Getting tested for COVID is certainly not a painless affair for having a long stick lodged far up your nose can be an incredibly unsettling feeling. The good thing about the test is that it lasts a fraction of a second and leaves no lingering aftereffects—well at least it’s not supposed to.
Leak in his brain
In March 2020, a 40-year-old man from Czech Republic had to get his COVID test done after he came into contact with a person who tested positive. A mobile testing team came to his house and went through the usual nasal swab testing procedure. Although his results came out negative, he started noticing a weird symptom—his nose was constantly leaking and it lasted for a total of nine months.
This was not a long COVID symptom, as an antibodies test revealed that he was not infected, so the man assumed it was allergies.
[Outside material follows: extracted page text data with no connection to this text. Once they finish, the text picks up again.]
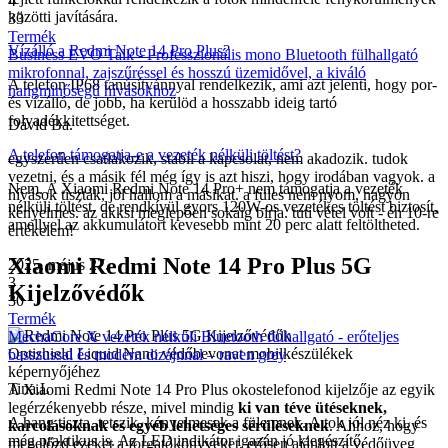
4
közötti javítására.
33
Termék
Vízálló a Redmi Note 14 Pro Plus?
Business EVO Talk - Professzionális mono Bluetooth fülhallgató
mikrofonnal, zajszűréssel és hosszú üzemidővel, a kiváló
A telefon IP68 tanúsítvánnyal rendelkezik, ami azt jelenti, hogy por-
hangminőségű hívásokhoz
és vízálló, de jobb, ha kerülöd a hosszabb ideig tartó
folyadékkitettséget.
Dávid Ba.
A telefon támogatja-e a vezeték nélküli töltést?
egyszerűen csatlakozik, stabil a kapcsolat, nem akadozik. tudok
vezetni, és a másik fél még így is azt hiszi, hogy irodában vagyok. a
Nem. A Xiaomi Redmi Note 14 Pro+ nem támogatja a vezeték
hívások tiszták, jól hallom a másikat. a füles nem nyom, nagyon
nélküli töltést, de rendkívül gyors 120W-os vezetékes töltést biztosít,
kényelmes. az akksi meglepően sokáig bírja. tuti vétel volt - én 10-re
amellyel az akkumulátort kevesebb mint 20 perc alatt feltöltheted.
értékelem!
Xiaomi Redmi Note 14 Pro Plus 5G
2025. május 27.
3
Kijelzővédők
30
Termék
MechaCore X vezeték nélküli Bluetooth fülhallgató - erőteljes
Optishield Liquid Nano védőbevonat mobilkészülékek
basszussal és modern dizájnnal – raven grey
képernyőjéhez
Tina.L
A Xiaomi Redmi Note 14 Pro Plus okostelefonod kijelzője az egyik
legérzékenyebb része, mivel mindig
ki van téve ütéseknek,
A hang tiszta, tetszik, kényelmesek a fülemnek. A tok jól néz ki, és
karcolásoknak és egyéb lehetséges sérüléseknek
. Ahhoz, hogy
még praktikus is. Az LED indikátor igazán jó kiegészítő.
megelőzd ezeket a forgatókönyveket, erősen ajánlott a védőüveg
But after nine months, he decided to get it checked and a CT scan showed that he was actually suffering from a rare brain injury that was caused by the nasal swab test. The special case was highlighted in a report published in the JAMA Otolaryngology—Head & Neck Surgery. The authors wrote:
We present a case of cerebrospinal fluid (CSF) leak after skull base injury following nasal swab testing for COVID-19 in a patient with a previously intact skull base.
According to the authors of the article, the man was diagnosed with cerebrospinal fluid (CSF) leak. Cerebrospinal fluid is the clear liquid that surrounds the brain and spinal cord, and when there is a tear in the outermost layer of tissue that holds CSF, the fluid can then leak out.
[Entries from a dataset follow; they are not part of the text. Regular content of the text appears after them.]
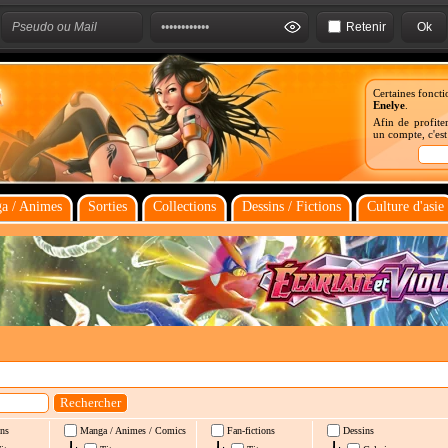
Retenir
Certaines foncti
Enelye
.
Afin de profiter
un compte, c'es
a / Animes
Sorties
Collections
Dessins / Fictions
Culture d'asie
ns
Manga / Animes / Comics
Fan-fictions
Dessins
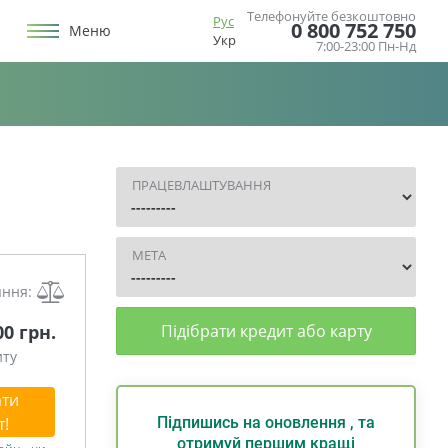
Телефонуйте безкоштовно
Рус
0 800 752 750
Меню
Укр
7:00-23:00 Пн-Нд
ПРАЦЕВЛАШТУВАННЯ
МЕТА
яння:
00 грн.
Підібрати кредит або карту
иту
ти
т!
Підпишись на оновлення , та
отримуй першим кращі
This is a very rare but sometimes serious condition that can lead to meningitis—an infection of the membrane that surrounds and protects your brain and spinal cord. Luckily for the 40-year-old, he did not have any symptoms of meningitis. The authors wrote:
The patient had no other symptom except persistent unilateral nasal discharge from March to December 2020. During this period he did not report any signs of meningitis.